In mixed ability classes it is essential that teachers “differentiate” in the work given to different ability groups, particularly in the core subjects of Maths, English, ICT and Science. Children’s progress can then be assessed against the “learning intentions” in the curriculum planning. Planning and assessment form an ongoing cycle.
Effective assessment for learning happens all the time in the classroom. It involves:
v sharing learning goals with pupils
v helping pupils know and recognise the standards to aim for
v providing feedback that helps pupils to identify how to improve
v believing that every pupil can improve in comparison with previous achievements
v both the teacher and pupils reviewing and reflecting on pupils' performance and progress
v pupils learning self-assessment techniques to discover areas they need to improve
v recognising that both motivation and self-esteem, crucial for effective learning and progress, can be increased by effective assessment techniques
Research has shown that being part of the review process raises standards and empowers pupils to take action to improve their performance.
Assessment and Testing... are not the same thing!
Children’s learning is assessed in a variety of ways.
v By observing the children
v by talking with them about their learning and designing assessment tasks/activities at the end of an area of learning in order to find out what children have learnt.
v In some parts of the school children are given “tests” in the classroom from time to time and also to help them learn to work “against the clock”. The emphasis is not on children competing with each other, which could be very disheartening for some children, rather the emphasis is “improving on your own previous best”. This motivates children to achieve at their own pace.
Assessment drives learning.
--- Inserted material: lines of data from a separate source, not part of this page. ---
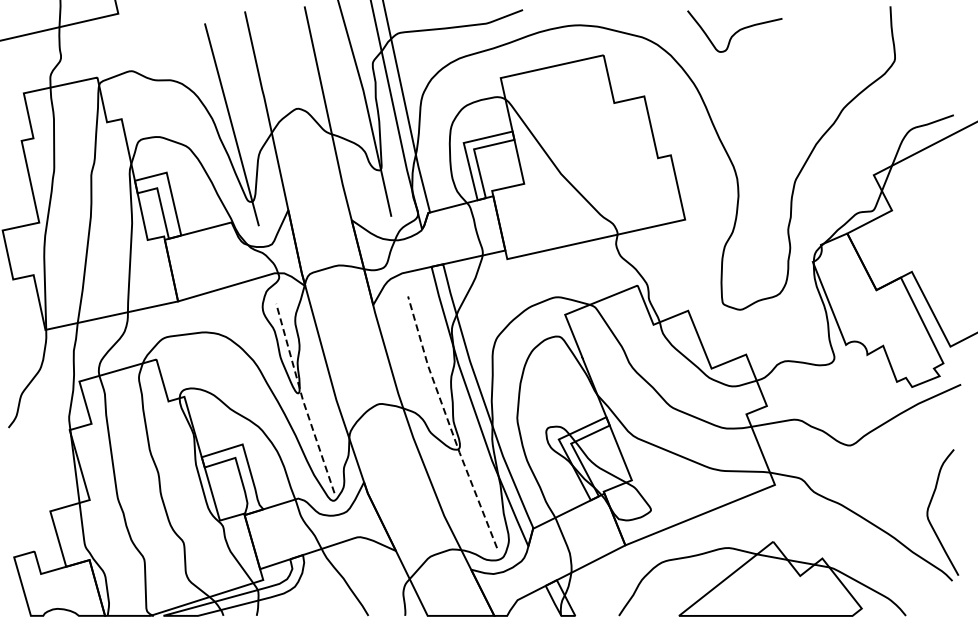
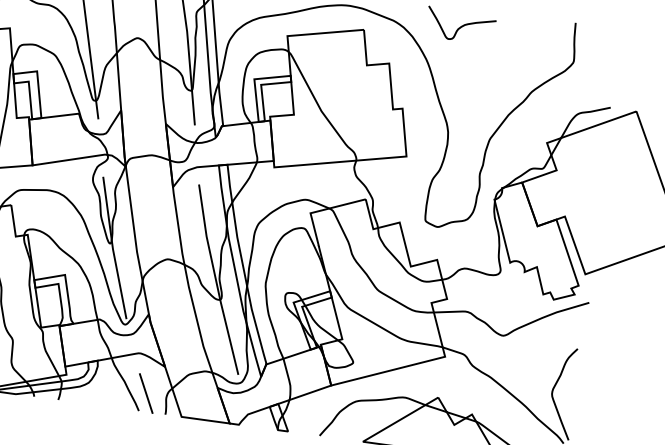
line: (302, 399) -> (112, 248), dashed -> solid
line: (448, 422) -> (215, 279), dashed -> solid
line: (375, 590) -> (146, 393), added

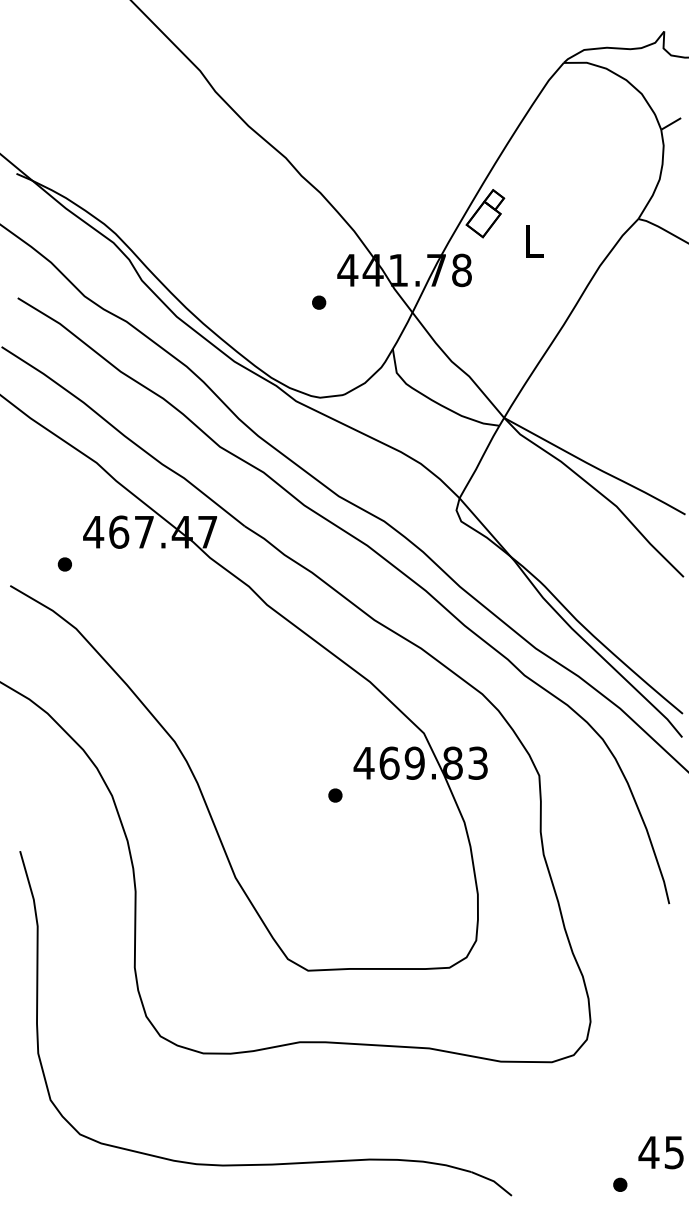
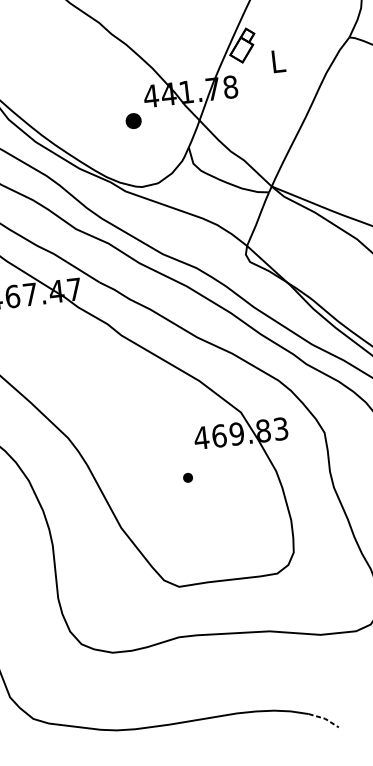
part: (319, 302) -> (134, 120), size x1.6
part: (335, 795) -> (188, 477), moved
line: (493, 1181) -> (324, 718), solid -> dashed

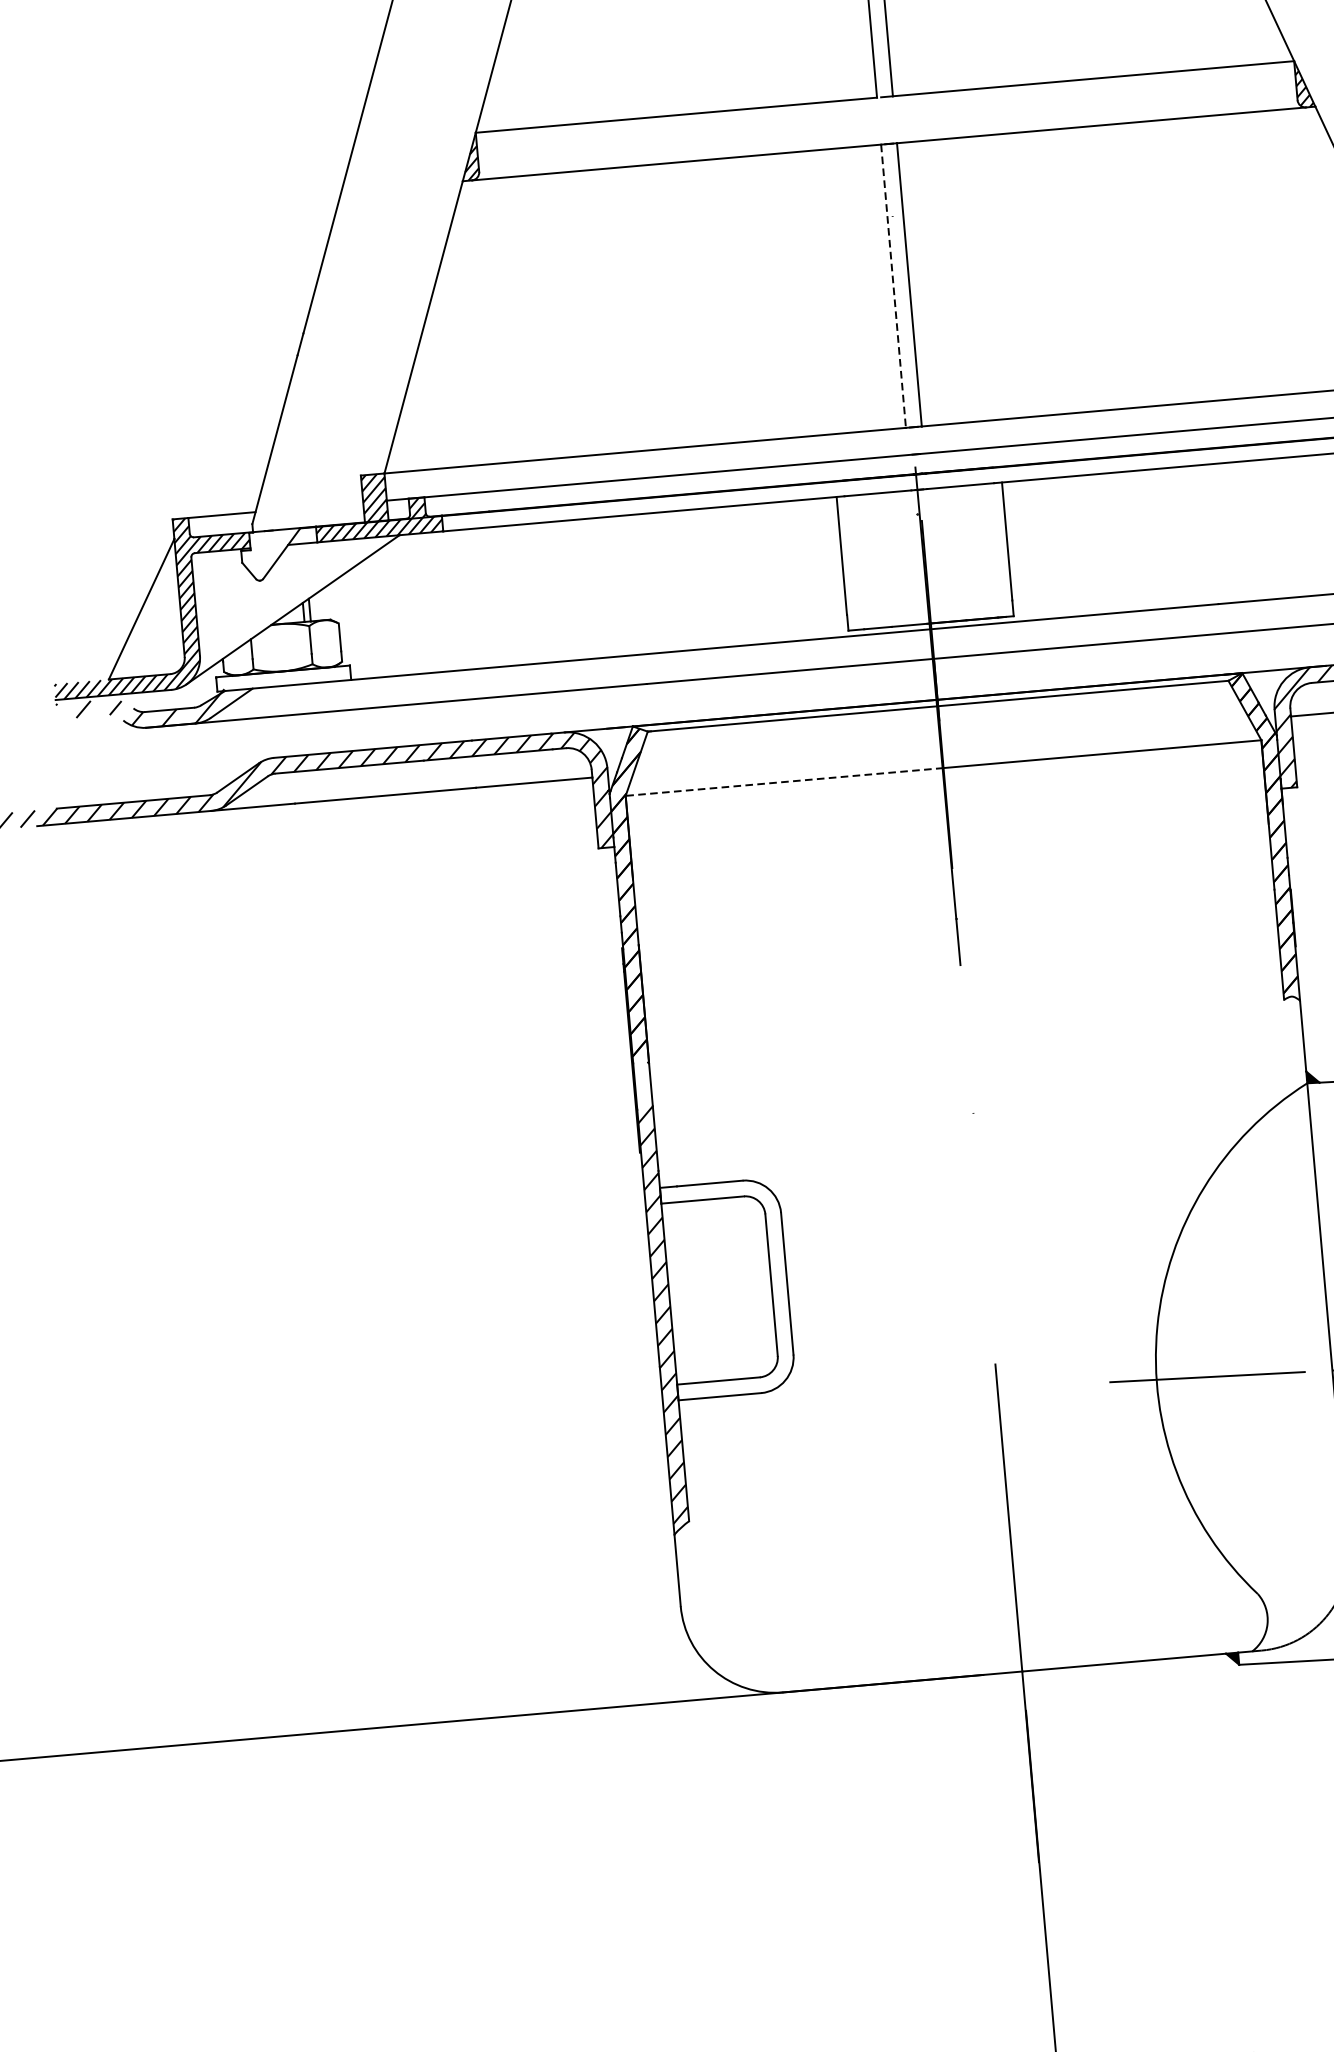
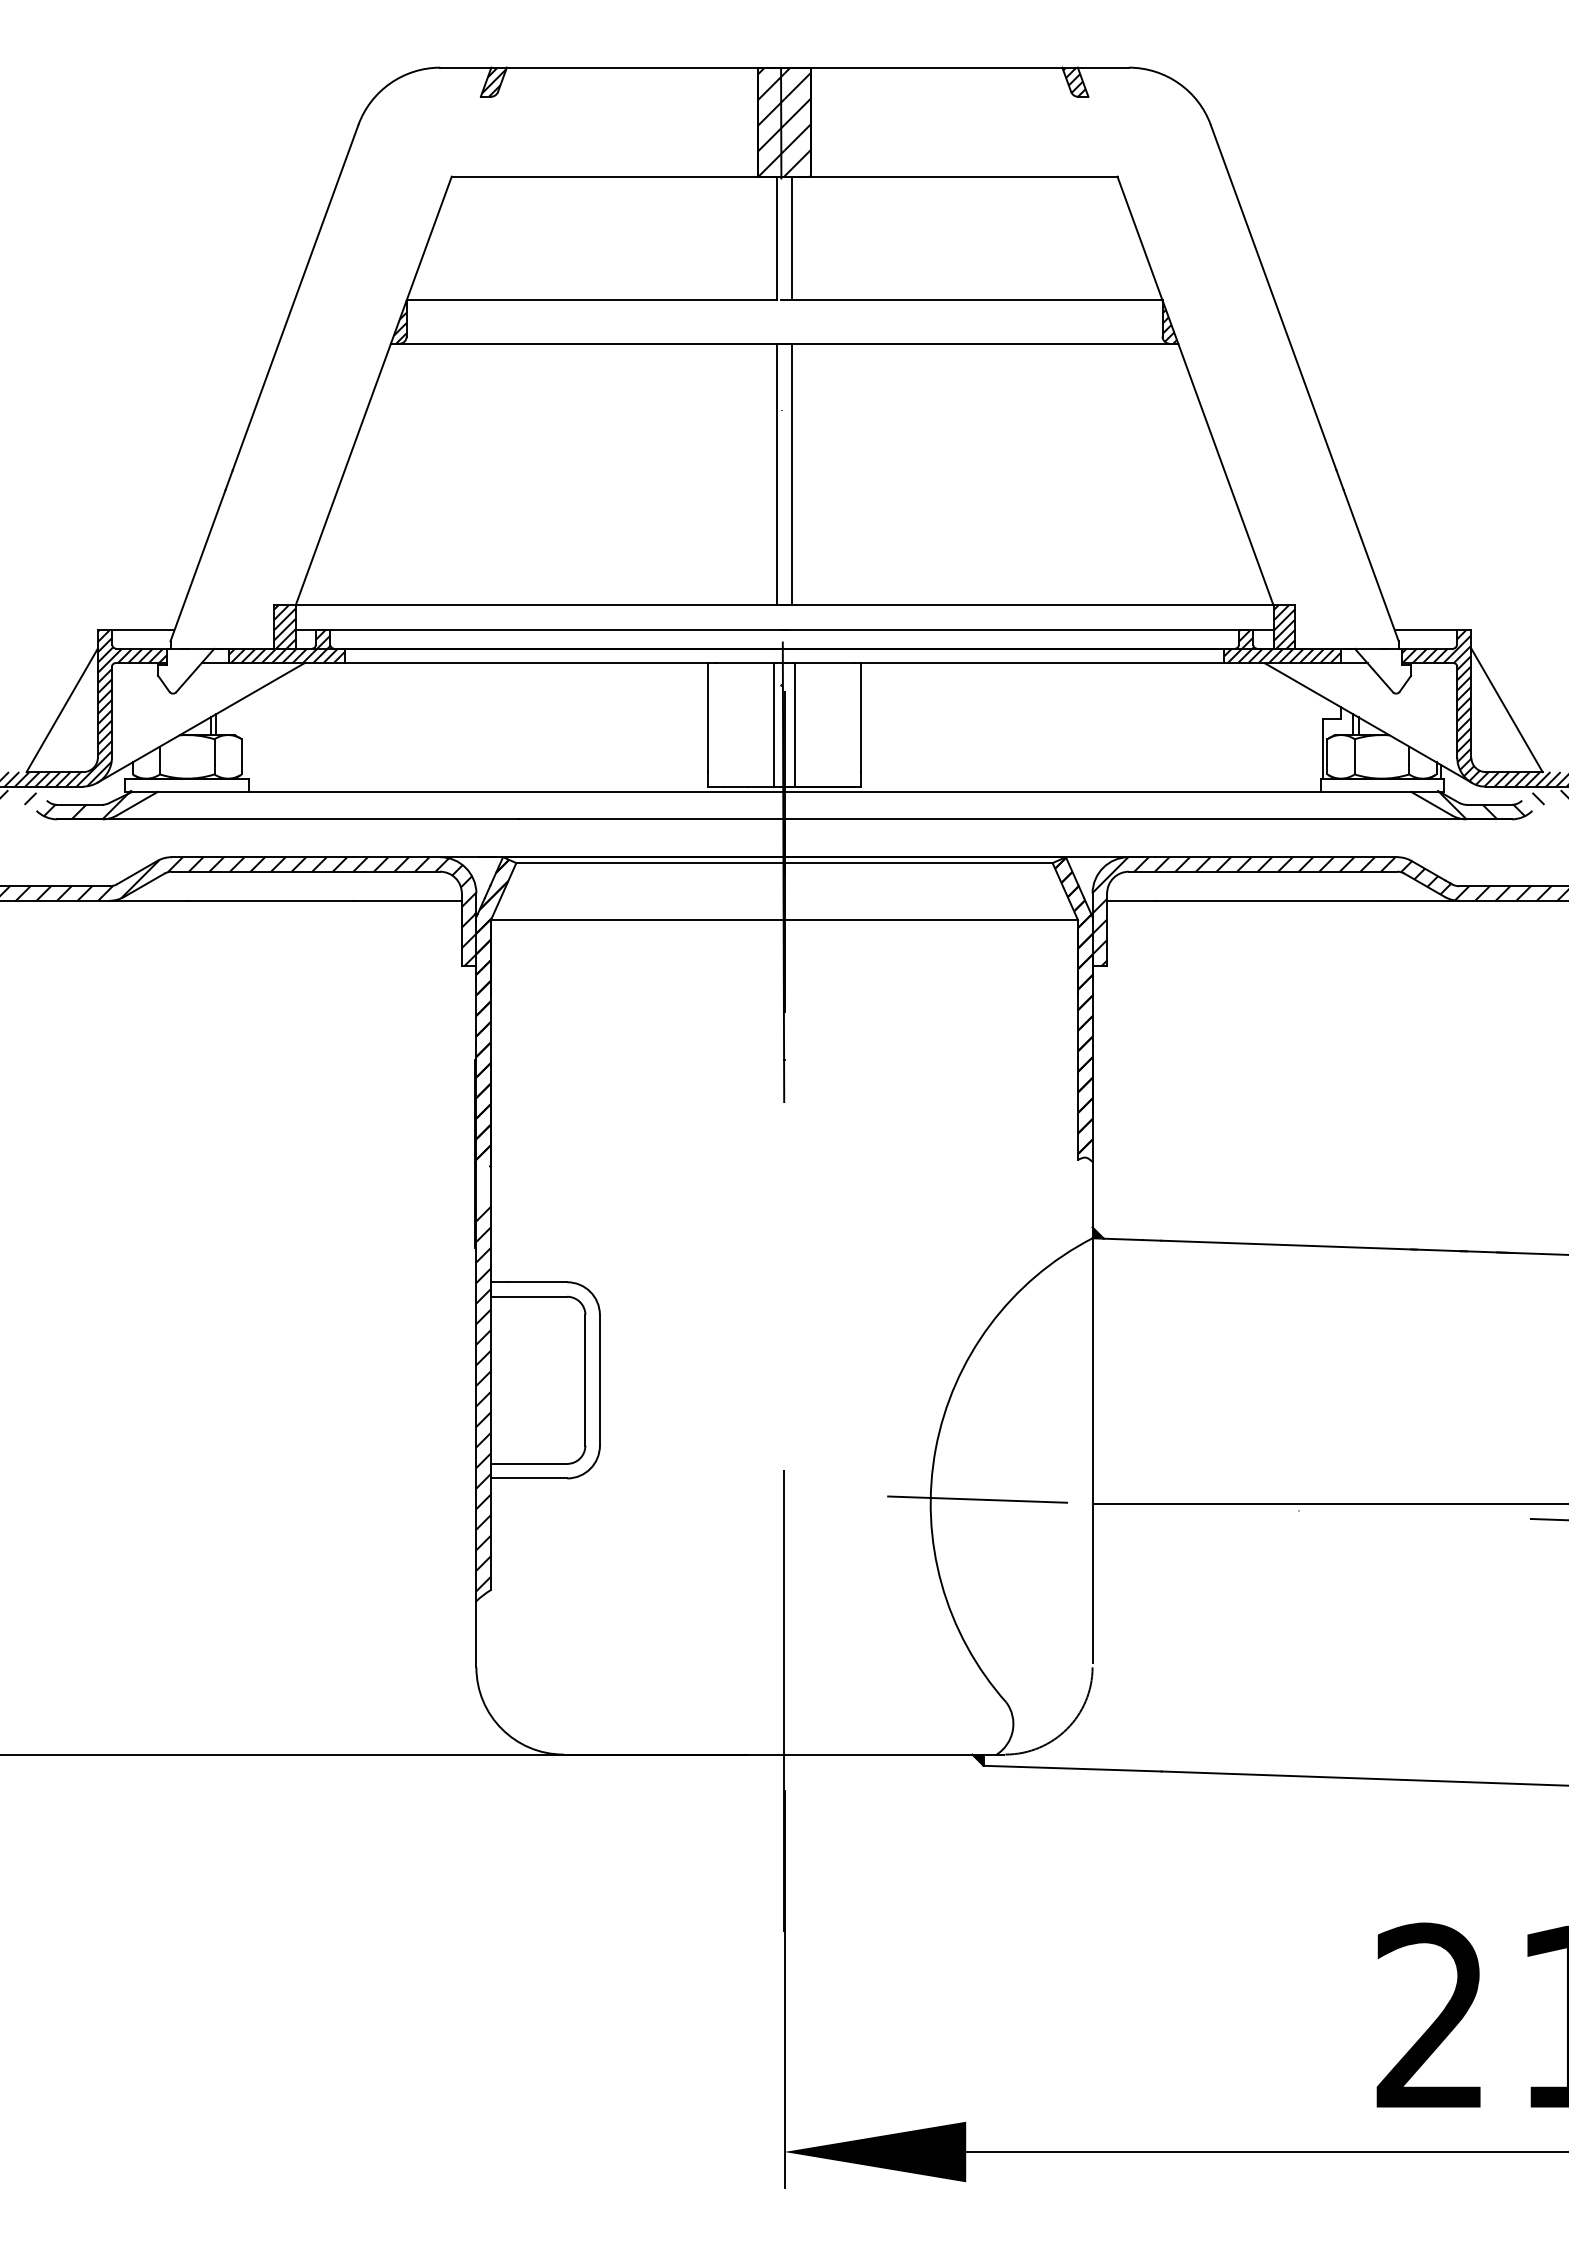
line: (893, 286) -> (777, 474), dashed -> solid
line: (936, 555) -> (795, 724), added
line: (913, 557) -> (773, 724), added
line: (784, 782) -> (637, 920), dashed -> solid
Feedback to pupils about their learning leads to new learning. Assessment is an essential part of the ethos in every classroom and a continual two-way process between adults and children. Planning and assessment are thus interdependent processes.
At Sacred Heart we are committed to teaching children in focus groups when possible to ensure that 'learning conversations' take place. Such conversations focus on the planned learning for the lesson and enable teachers to assess learning, give instant and constructive feedback and to scaffold / develop the next step with the child - immediate improvements can be made. Pupil self-evaluation becomes an essential component of this dialogue.
Self- assessment is known to make a valuable contribution to children’s learning, and children throughout the school are now used to being involved in self-assessment, using the Balance learning wheel as a way to assess their learning- see image below. Children are involved in setting and working towards targets and with adult support develop the skills needed to assess for themselves when those targets have been achieved. We believe that the more aware children are of the purpose of what they do, and the steps they need to take to achieve a target, the more responsibility they will begin to take for their own learning - a vital aspect of achieving success.
Peer assessment involves students taking responsibility for assessing the work of their peers against set assessment criteria. They can therefore be engaged in providing feedback to their peers (sometimes referred to as peer review). It's a powerful way for the pupils to act as the 'assessor' and to gain an opportunity to better understand assessment criteria It can also transfer some ownership of the assessment process to them, thereby potentially increasing their motivation and engagement. In doing so, the children are encouraged to learn more deeply, building up their understanding, rather than just their knowledge of the facts, as well as gaining an insight into their own approach to an assessment task in comparison to their peers. This makes peer assessment an important component of Assessment for Learning, rather than simply a means of measuring performance. We find that peer assessment is particularly useful in aiding the pupils to develop judgement skills, critiquing abilities and self-awareness.